> [RAW DATA]:
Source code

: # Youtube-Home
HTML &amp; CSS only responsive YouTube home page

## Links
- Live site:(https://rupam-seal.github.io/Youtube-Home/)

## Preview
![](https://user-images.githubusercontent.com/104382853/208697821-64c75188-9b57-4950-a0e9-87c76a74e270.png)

> [AIM OF THE EXERCISE]: Exactly as they appear above, write out all of the lines.

> [ANSWER AREA]:
Source code

: # Youtube-Home
HTML &amp; CSS only responsive YouTube home page

## Links
- Live site:(https://rupam-seal.github.io/Youtube-Home/)

## Preview
![](https://user-images.githubusercontent.com/104382853/208697821-64c75188-9b57-4950-a0e9-87c76a74e270.png)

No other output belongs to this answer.